What are bacterial effectors?

Effectors are protein molecules secreted by pathogens such as bacteria to help promote disease in the plants that they infect. Effectors bind to other proteins and manipulate plant cell activity.  Early in the infection process, as CLas colonizes the phloem of citrus plants, it secretes effectors into the phloem sap which then move throughout the plant in the vascular conducting tissue.  Therefore, the effector molecules could be detected in areas of the plant where the bacterium is not present yet, before the plant shows any symptoms.

How can they be detected?

Bacterial effectors can be detected using antibodies, which are a type of protein from the animal immune system that can identify specific protein structures, like those in the effectors. By artificially exposing antibodies to the bacterial effectors, they can be ‘trained’ to detect them. ELISA (enzyme-linked immunosorbent assay) is a technique that combines these ‘trained’ antibodies with a color reaction, so that a visual signal is released if the antibodies detect the bacterial effector. A sample would be taken from the phloem tissue of a possibly infected tree and incubated with the antibodies in a small well of a plastic plate, in which the liquid would change color if the tree was infected with CLas. ELISA has been widely used for disease diagnosis because it is highly sensitive, rapid and inexpensive.

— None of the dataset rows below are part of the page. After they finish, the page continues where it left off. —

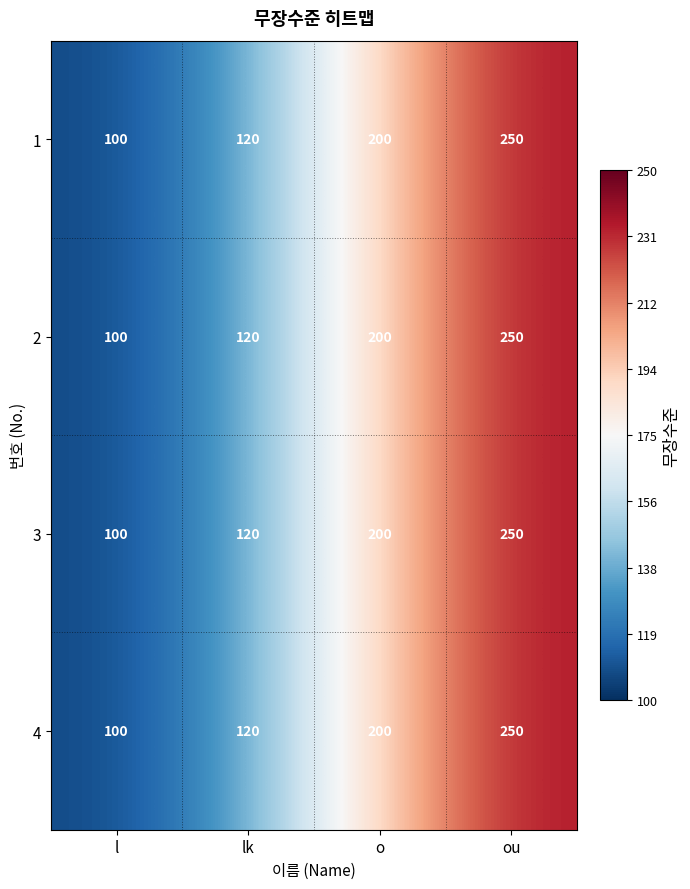

What is the difference between the maximum and minimum values in the 2 series?

150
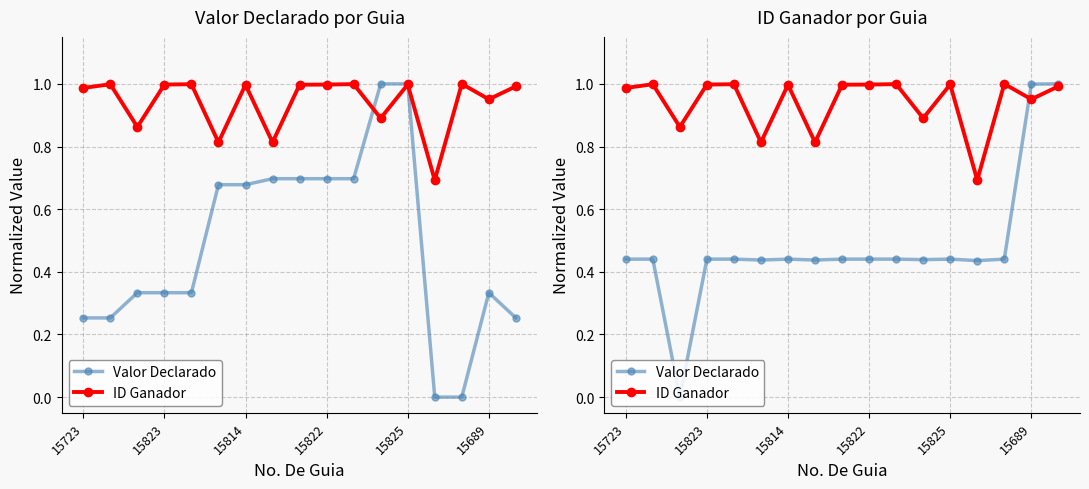

How many lines are shown in the chart?

2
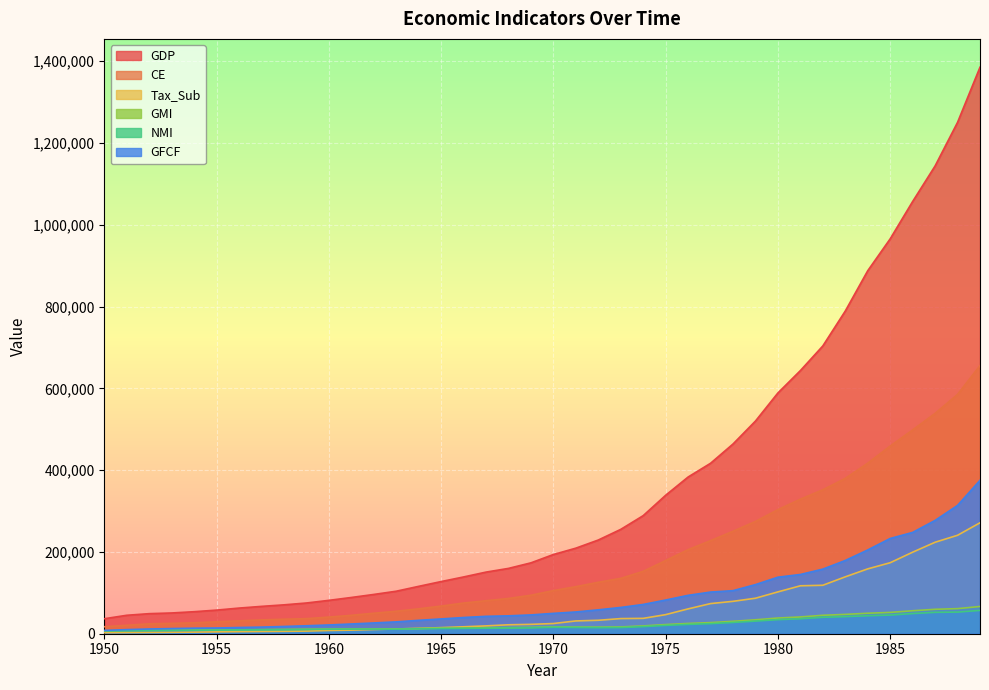

True or false: GDP and Tax_Sub intersect in this chart.

False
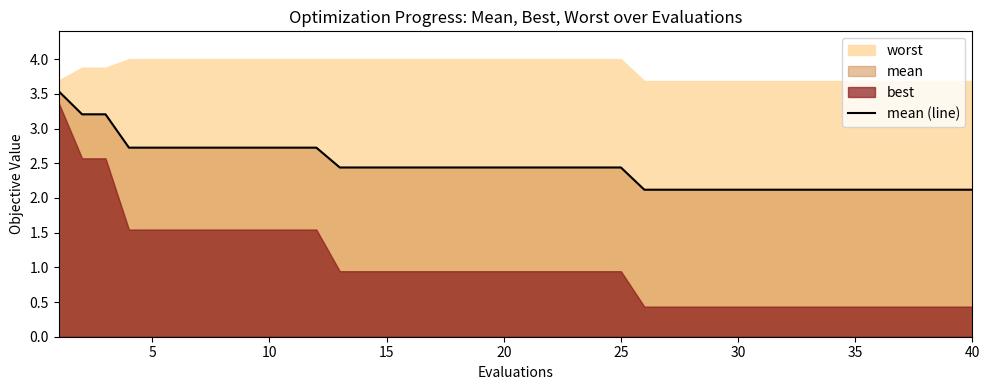

The mean (line) series shows 2.4 at 15. True or false?

True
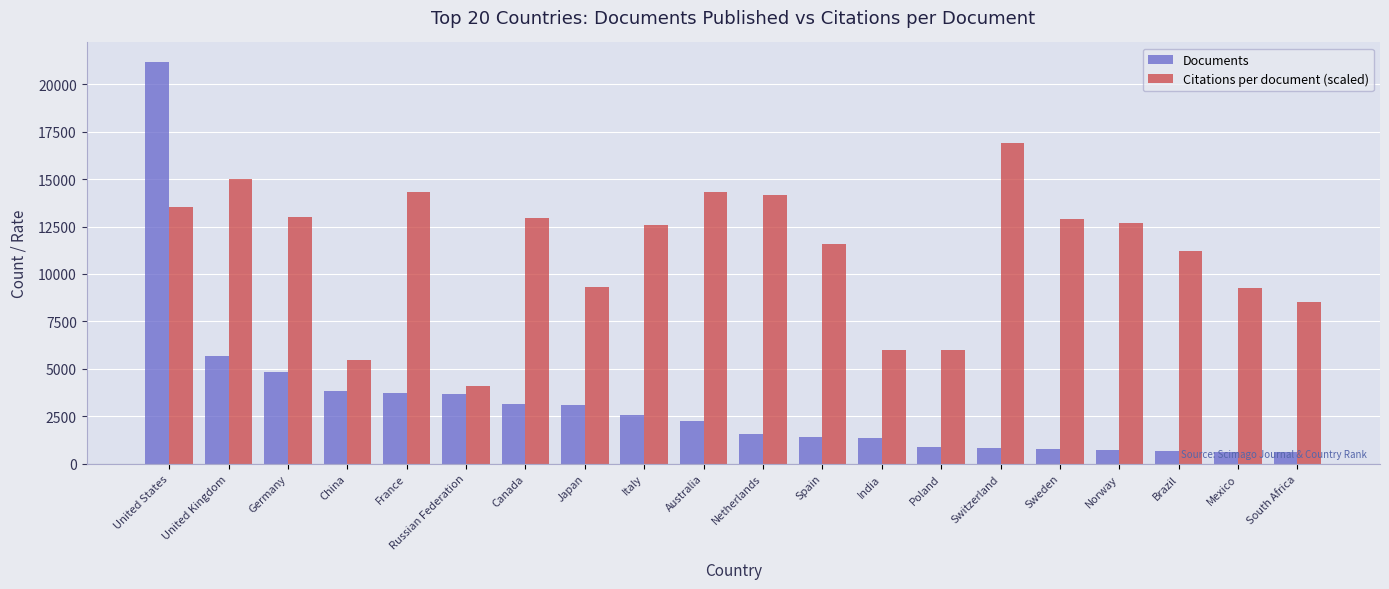

At Norway, list the series in order from largest to smallest.

Citations per document (scaled), Documents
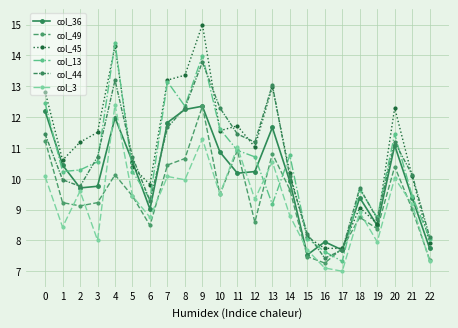

What is the total value across all series at 17?

45.2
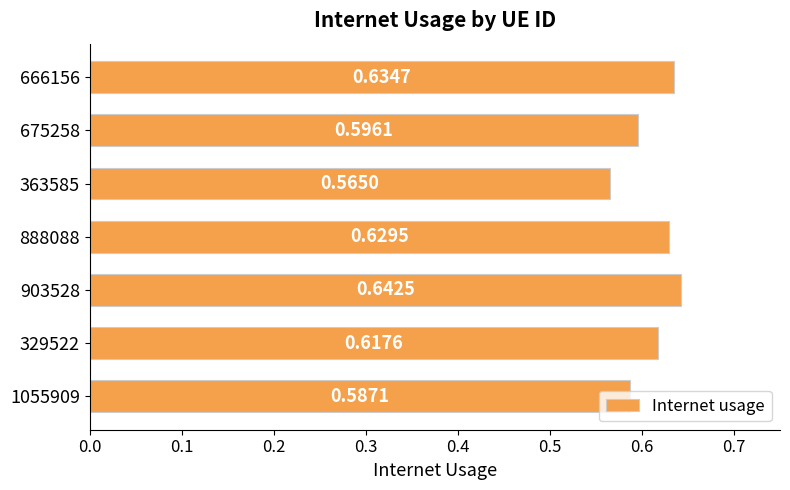

At which category does the chart reach its minimum across all series?

363585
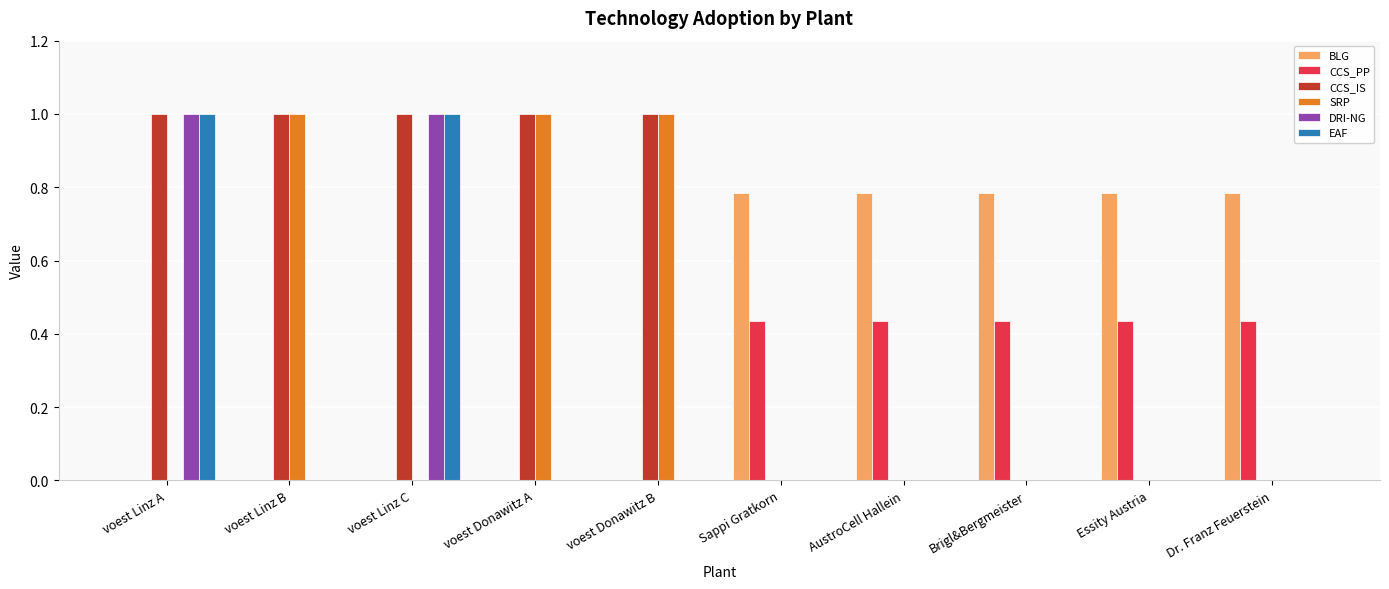

Which series has the largest total across all categories?

CCS_IS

Who is working on the project?

Wenbo Ma from the University of California, Riverside, has been leading this project with funding from the Citrus Research Board, USDA-NIFA and USDA-APHIS and the Office of Research, UC Riverside.

What are the challenges and opportunities?

Since effectors are essential for pathogenic bacteria to cause disease in plants, they should be present and detectable early in the infection process, before the plant shows any symptoms. And because they move systemically through the phloem, they could be detected in areas of the plant that the bacterium has not yet colonized, overcoming the problem of uneven distribution inherent to the PCR-based detection method. The team led by Wenbo Ma is working to determine how early in the infection process this technique would detect the bacterial effectors, validating it with different citrus varieties, tree ages and sampling protocols. Another challenge is the expense and time requirements of ELISA, which limits how fast samples could be processed. It would be difficult to use it as a rapid screen for entire citrus orchards. Further experiments will need to be conducted before this early detection technique is deployed for field use, but it could be a valuable complement to other HLB diagnostic tools.

Funding source: This project is funded by the Citrus Research Board, USDA-NIFA and USDA-APHIS and the Office of Research, UC Riverside.